L’Arabie saoudite est quant à elle entrée dans une phase de « laisser-faire » vis-à-vis du dossier libanais. Le nouveau leadership saoudien, incarné par le prince héritier Mohammad ben Salmane, considère le Liban à travers le prisme de ses craintes sécuritaires face à l’influence croissante de l’Iran. Riyad ne souhaite plus soutenir économiquement et politiquement un pays exploité par le Hezbollah pour renforcer l’influence iranienne. Comme les dirigeants saoudiens semblent avoir perdu espoir dans le Liban, il est peu probable à court terme que Riyad adopte une position proactive et investisse des ressources politiques et financières pour sauver le pays. De plus, alors que le Liban perd son rôle économique, culturel et touristique dans la région, l’Arabie saoudite – et plus généralement les États du Golfe – tend à endosser son rôle régional traditionnel.
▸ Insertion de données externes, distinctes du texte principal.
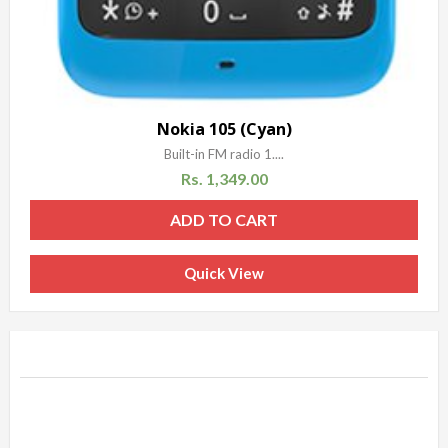
Nokia 105 (Cyan)
Built-in FM radio 1....
Rs.
1,349.00
ADD TO CART
Quick View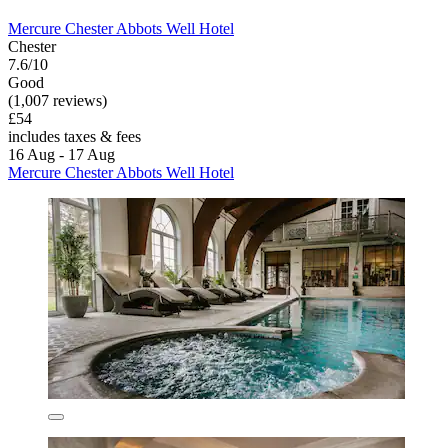
Mercure Chester Abbots Well Hotel
Chester
7.6/10
Good
(1,007 reviews)
£54
includes taxes & fees
16 Aug - 17 Aug
Mercure Chester Abbots Well Hotel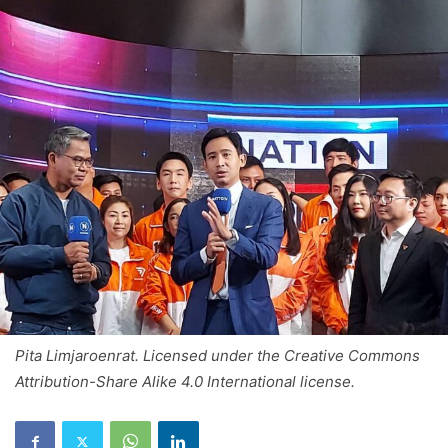
Pita Limjaroenrat. Licensed under the Creative Commons
Attribution-Share Alike 4.0 International license.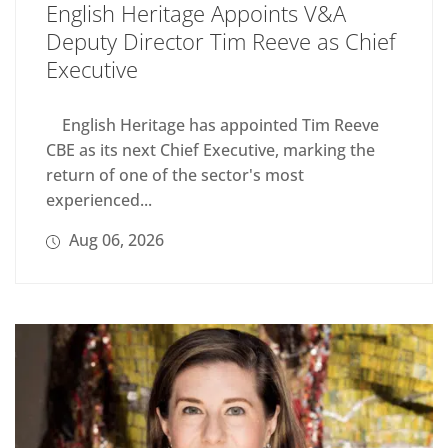
English Heritage Appoints V&A
Deputy Director Tim Reeve as Chief
Executive
English Heritage has appointed Tim Reeve
CBE as its next Chief Executive, marking the
return of one of the sector's most
experienced...
Aug 06, 2026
En ce sens, la crise du Liban, associée à la désagrégation de la Syrie et de l’Irak et à l’affaiblissement de l’Égypte, contribue à un déplacement du pouvoir régional des États du Levant vers les pays du Golfe, éliminant ainsi pour Riyad toute motivation d’agir contre le statu quo au Liban.

Opportunité

En dépit de ces perspectives pessimistes, chaque crise offre une opportunité de construire un avenir meilleur. L’inclination des puissances régionales et internationales à ne pas intervenir dans la crise libanaise crée en effet une occasion unique pour les Libanais de devenir maîtres de leur destin. Il leur revient de penser collectivement un nouveau contrat social inclusif capable d’assurer un modèle viable de gouvernance, et de réfléchir à l’identité et au rôle du Liban dans son environnement régional. Les prochaines élections législatives représentent également un levier et un élan pour le changement, à condition toutefois que les groupes issus de la société civile et se revendiquant de l’opposition agissent de manière responsable et pragmatique – notamment en unifiant leurs rangs autour d’un agenda clair. Cela nécessite un leadership visionnaire et une réflexion créative pour trouver des solutions originales aux problèmes persistants du Liban.

La route du changement est longue, douloureuse et pavée d’épines, mais elle mènera inévitablement à la naissance d’un nouveau Liban. Un Liban qui reflète les ambitions et la vision de nouvelles générations ayant acquis ces dernières années une conscience révolutionnaire et une maturité politique. Quant aux puissances extérieures, elles sont confrontées à deux options : soit elles tablent sur le court terme en s’accrochant à l’ordre ancien ; soit elles adoptent une approche plus visionnaire et plus courageuse en investissant dans les forces qui recherchent le changement et en sanctionnant l’oligarchie kleptocratique – une approche qui serait certainement plus profitable à long terme.

Jana J. Jabbour est politologue et chercheuse associée au Issam Fares Institute for Public Policy and International Affairs de l’AUB.